• Discover new ways to elevate your game with the updated DGCourseReview app!
    It's entirely free and enhanced with features shaped by user feedback to ensure your best experience on the course. (App Store or Google Play)

That ratings nightmare again

Its not very accurate, but it works for now. Just gotta live with it until something better comes along.

It is actually very accurate and stable.

The variations in SSA that I have observed almost never are more than +/- 1 throw (barring crazy weather or lack of enough propagators to make things statistically valid).

It makes no sense to worry about accuracy of less than +/- 1.49 throws, since that gets rounded to 1 throw.....and there is no way that I know of to throw a disc in less than 1 throw (or a non-integer number of throws).

edit: BTW, this is why I am asking to see the event stats. I want to see examples of variations greater than +/- 1.49.
 
Last edited:
As an example, the starting ratings ranking of Open players at Worlds has had a 91-95% correlation to their finishing rank. I'd say that's pretty predictive.

I agree, correlation in that range is *great*, however the white paper on the topic also had event examples with correlations considerably lower (sometimes even below 50%). I was also curious as to why the statistics only included the MPO correlation, and not the correlation for other divisions or overall. I would think that ideally, the correlation calculations should be run on (at least) all propagators for an event, and not limited to a specific division.

For reference, if anyone wants to see that white paper, it is available here:

http://www.pdga.com/files/documents/Correlation_for_Better_Courses.pdf
 
I'll profess to ignorance; I haven't been involved in other sports or competitions that used such ratings. My background is in team sports.
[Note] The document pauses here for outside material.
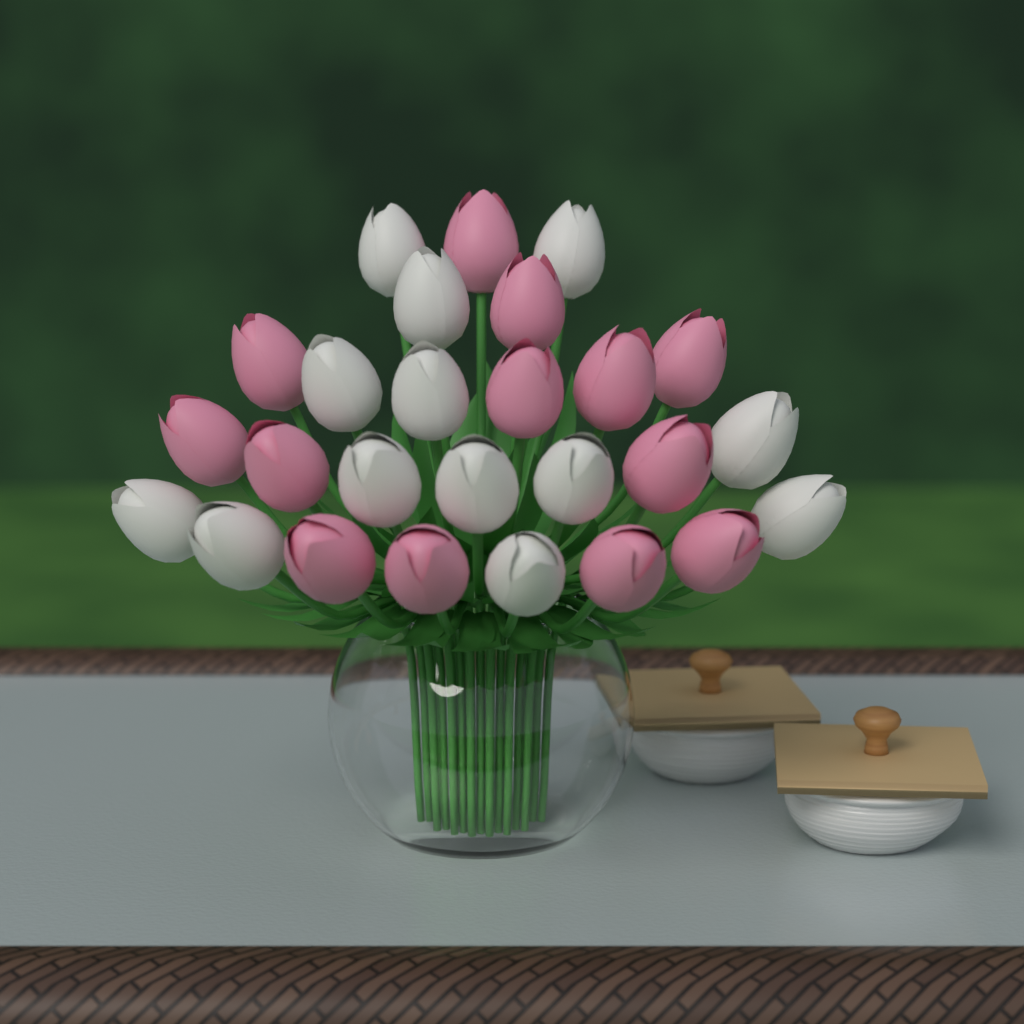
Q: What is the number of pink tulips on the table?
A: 13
I would imagine you could take the PDGA ratings and have some kind of predictive factor. A player with a 900 rating will shoot 50 points over or under his rating xx% of the time. Or, a player with a 900 rating will beat a player with a 930 rating on a particular SSA course xx% of the time in a given round, and xx% of the time over 4 rounds. Something like that.
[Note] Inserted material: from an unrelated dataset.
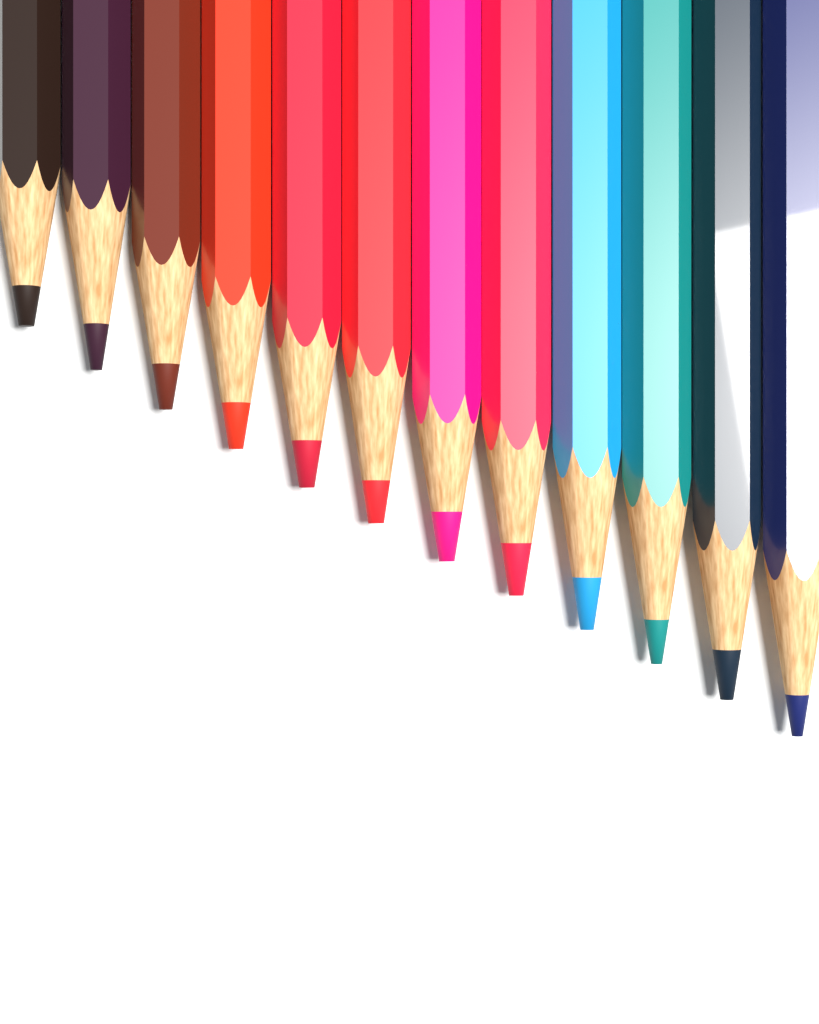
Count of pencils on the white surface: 12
Just as it can be converted to handicaps, if desired.

You can definitely do this, however the rating system itself wasn't built around enforcing consistency of that kind of relationship. By comparison to most other rating systems, there are two things the PDGA rating system doesn't really do: 1. in most rating systems, players who have never played before still have a rating, and there is a fixed (win/loss ratio) relationship between the lowest and highest possible ratings (and every possible point in between them) in the scale, and 2. most rating systems actually use two measurements, the visible 'rating' and an internal measure of just how accurate (subject to fluctuation) that rating is.

For example, a player with only a few matches has a rating, that externally may look the same as another player who's been competing for years.. but internally the new player has a measurement that indicates their rating is very 'provisional' (i.e. less valuable as a benchmark), and will be weighted very lightly when it comes to applying the results of their matches on subsequent ratings. As the player plays more and more matches, this internal value gets smaller (i.e. their rating becomes a better and better benchmark of how a player of that rating performs).
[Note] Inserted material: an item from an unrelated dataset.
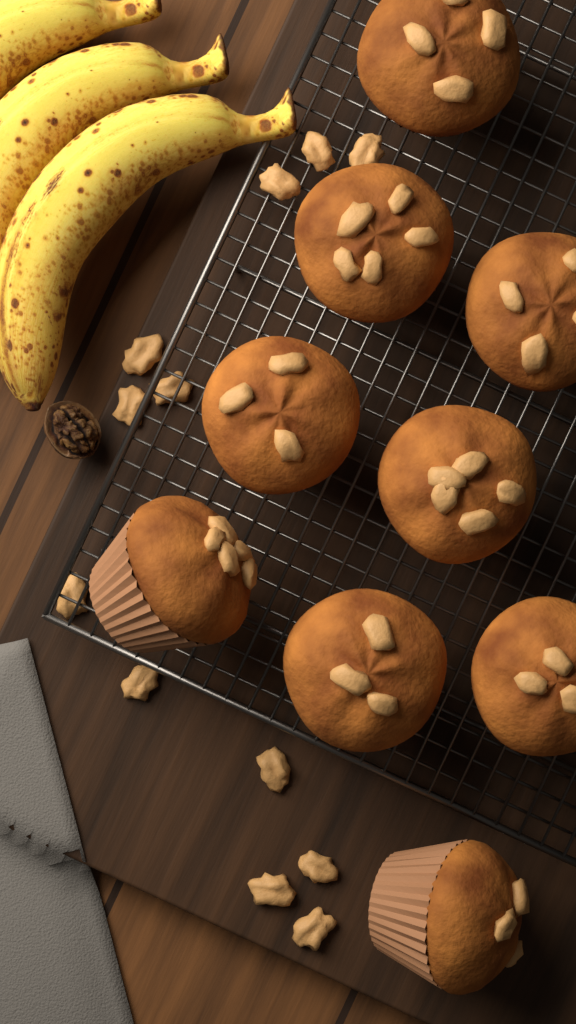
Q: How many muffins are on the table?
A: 9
By comparison, in the PDGA system a player goes from having no rating at all to having a rating of how they did at their first match. Once they've become a propagator, every round they play is considered equally-as-important as every round of every other propagator, regardless of the total number of matches for each individual.
 
I agree, correlation in that range is *great*, however the white paper on the topic also had event examples with correlations considerably lower (sometimes even below 50%). I was also curious as to why the statistics only included the MPO correlation, and not the correlation for other divisions or overall. I would think that ideally, the correlation calculations should be run on (at least) all propagators for an event, and not limited to a specific division.

For reference, if anyone wants to see that white paper, it is available here:

http://www.pdga.com/files/documents/Correlation_for_Better_Courses.pdf

The correlations were done with MPO simply due to larger field sizes. Note that the 91-95% correlation is for the whole event other than the Final 9 which includes at least 7-8 rounds. The white paper primarily looked at 2 rounds on the same course where the correlations were lower.
 
The correlations were done with MPO simply due to larger field sizes. Note that the 91-95% correlation is for the whole event other than the Final 9 which includes at least 7-8 rounds. The white paper primarily looked at 2 rounds on the same course where the correlations were lower.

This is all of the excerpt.